***** Given passage

01/05/2016

Winter wonderland

The vast terrain of northern Finland is the perfect place to try out a Porsche in winter. Together with a professional racing driver, we explore the area around the Porsche Driving Center in Levi.

The action near the horizon is shrouded in veils of snow. Every time the Cayenne S swerves, it nearly vanishes in a cloud of powder raised by the spiked tires as they kiss the icy surface. Weaving in and out of curtains of tiny crystals sparkling in Finland’s low afternoon sunlight, the sporty SUV might be mistaken for an Arctic fox with its radiant white winter coat. “It’s like a cloud of powdered sugar up there,” says Klaus Bachler in amazement. A 24-year-old Austrian racing driver, Bachler is an instructor for the Porsche Driving Experience Winter in Finland during the off-season. And he is thrilled by a video that shows him drifting on one of the four forest tracks on the training grounds.

And the light! This is what entices so many fans of far northern latitudes up here beyond the Arctic Circle, to the Finnish part of Lapland. They marvel at the rosy and lavender hues of sunrise, the blazing light of midday, and the golden radiance of early afternoon. At night they hope to witness the aurora borealis in all its spectral glory, as arcs of green light flicker across the cloudless skies.

The high position of the seats affords a great view

Here at the Porsche Driving Center, Bachler and his eight fellow instructors begin their day at 6:30 a.m. Outside it is still pitch black, and a bracing 25 or 30 degrees Celsius below zero. On the 20-minute drive to the training grounds, we can already appreciate the winter features of the Cayenne S, like its three-stage heated seats. The high position of the seats also affords a great view of Lapland’s roads.

Covered with ice and lined with snow banks, they are poorly illuminated at this time of year. The wintry conditions as such are no cause for concern in this imposing SUV with driver assist systems including the Advanced Offroad Technology Package, Porsche Stability Management (PSM), and Hill Descent Control, which can be activated for gradients of 12 percent or more.

Reindeer, elk, and huskies

The Cayenne S remains precisely on track as a robust all-terrain vehicle should, turning smoothly into tight curves trailed by fountains of powder. Its suspension calmly cushions the bumps in the road. And it never loses its grip on the slippery surface, not even if you have to hit the brakes for a snowmobile that suddenly swooshes out of the trees and across the road. The Cayenne moves forward in sure and commanding form. In fact, the exceptionally secure yet sporty handling of this car might make you think that its real home is here, in this icy winter wonderland with reindeer, elk, and huskies, not to mention with the Sami themselves and their saunas.

Klaus Bachler and his Cayenne S

Our instructor gives us tips for tricky situations, such as if the rear tires do happen to skid on a patch of ice. “In that case you should brake and turn into the skid—in other words, away from the direction you want to go—carefully, not excitedly, until the car gets back on course,” says Bachler. The position of the seat is also important. “You should have both hands on the wheel, which should be positioned so that you can easily lay your wrist on top of it. And you shouldn’t have to fully extend your leg when pushing the brake pedal firmly.”

**********
***** The data

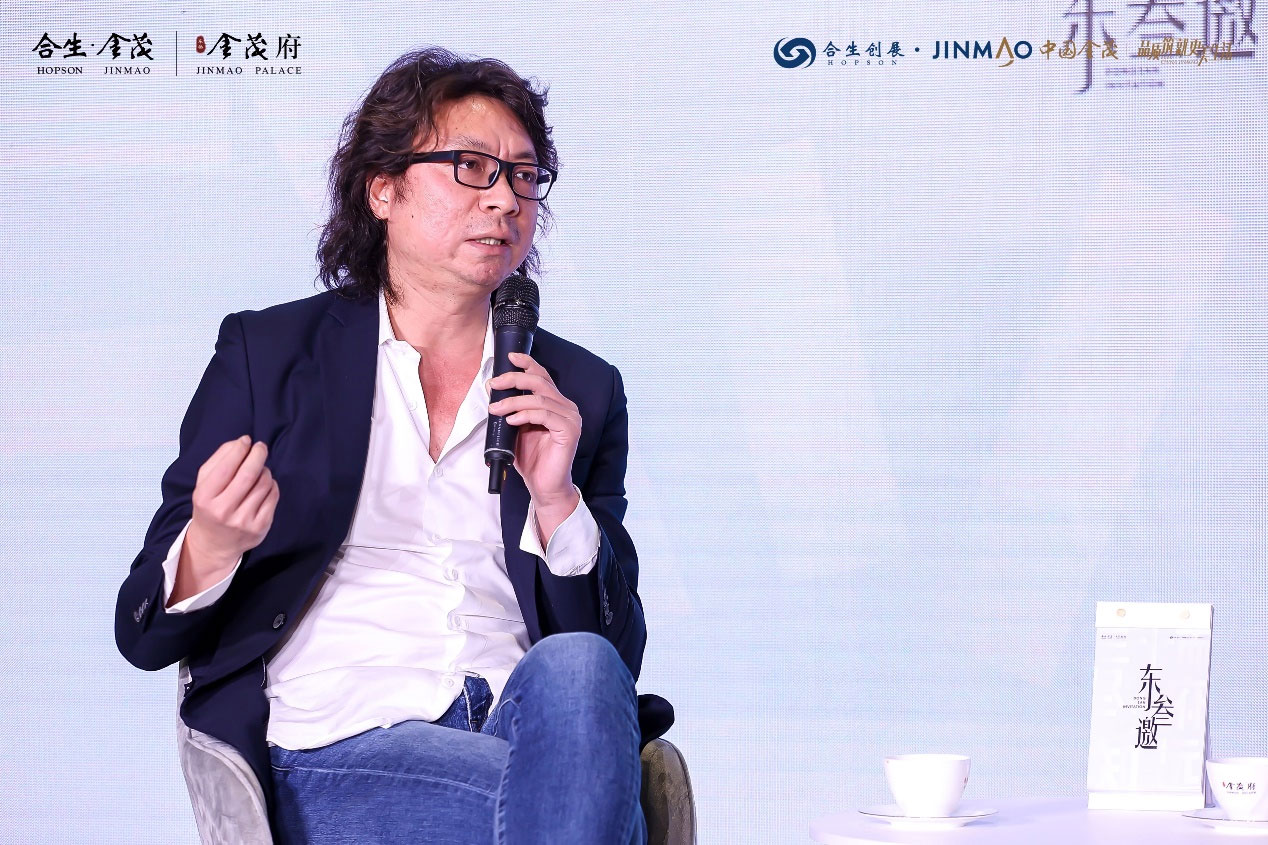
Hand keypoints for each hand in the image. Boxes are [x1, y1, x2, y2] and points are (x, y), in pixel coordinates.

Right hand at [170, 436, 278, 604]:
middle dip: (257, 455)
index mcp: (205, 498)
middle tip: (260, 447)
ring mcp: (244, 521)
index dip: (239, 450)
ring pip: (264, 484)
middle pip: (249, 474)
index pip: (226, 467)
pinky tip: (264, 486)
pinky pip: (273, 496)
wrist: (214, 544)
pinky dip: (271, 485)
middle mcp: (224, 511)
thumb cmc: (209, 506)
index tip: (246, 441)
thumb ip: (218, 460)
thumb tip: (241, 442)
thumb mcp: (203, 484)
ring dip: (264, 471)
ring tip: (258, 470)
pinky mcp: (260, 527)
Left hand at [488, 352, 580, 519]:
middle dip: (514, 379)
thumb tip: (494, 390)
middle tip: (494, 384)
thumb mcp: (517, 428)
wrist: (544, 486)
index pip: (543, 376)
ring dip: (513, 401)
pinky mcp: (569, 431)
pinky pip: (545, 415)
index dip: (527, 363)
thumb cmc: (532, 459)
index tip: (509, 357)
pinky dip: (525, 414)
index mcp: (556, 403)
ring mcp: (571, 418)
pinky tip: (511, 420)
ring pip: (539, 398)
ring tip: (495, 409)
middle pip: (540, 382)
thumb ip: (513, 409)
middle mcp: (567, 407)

**********
***** The data

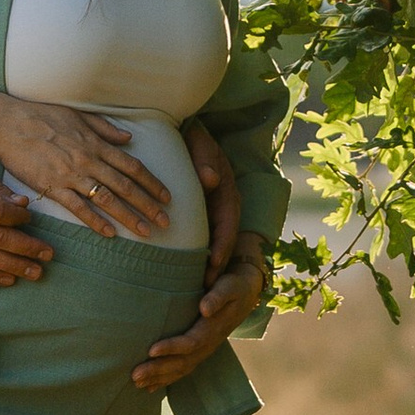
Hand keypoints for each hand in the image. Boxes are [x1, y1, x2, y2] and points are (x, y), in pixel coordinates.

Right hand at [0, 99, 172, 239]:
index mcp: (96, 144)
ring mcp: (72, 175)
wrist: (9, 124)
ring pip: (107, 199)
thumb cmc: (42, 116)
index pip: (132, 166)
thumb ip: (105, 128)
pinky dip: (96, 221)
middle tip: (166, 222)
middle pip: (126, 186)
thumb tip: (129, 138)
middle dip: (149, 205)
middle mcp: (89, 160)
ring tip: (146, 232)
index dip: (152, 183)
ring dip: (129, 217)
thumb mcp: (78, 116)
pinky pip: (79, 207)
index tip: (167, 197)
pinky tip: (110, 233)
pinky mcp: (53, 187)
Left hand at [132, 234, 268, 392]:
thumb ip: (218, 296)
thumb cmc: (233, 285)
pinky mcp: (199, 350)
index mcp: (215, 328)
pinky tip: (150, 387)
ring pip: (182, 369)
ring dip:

**********

▶ **Exercise tasks**
a) Answer these about the winter driving article, one line each:
(i) How old is Klaus Bachler?
(ii) At what time do the instructors at the Porsche Driving Center begin their day?
(iii) For gradients of what size can Hill Descent Control be activated?
b) Render this sentence from the winter driving article in Spanish: "The high position of the seats also affords a great view of Lapland’s roads."

▶ **Responses by task**
a)
(i) 24 years old
(ii) 6:30 a.m.
(iii) 12 percent or more

b) La posición elevada de los asientos también ofrece una gran vista de las carreteras de Laponia.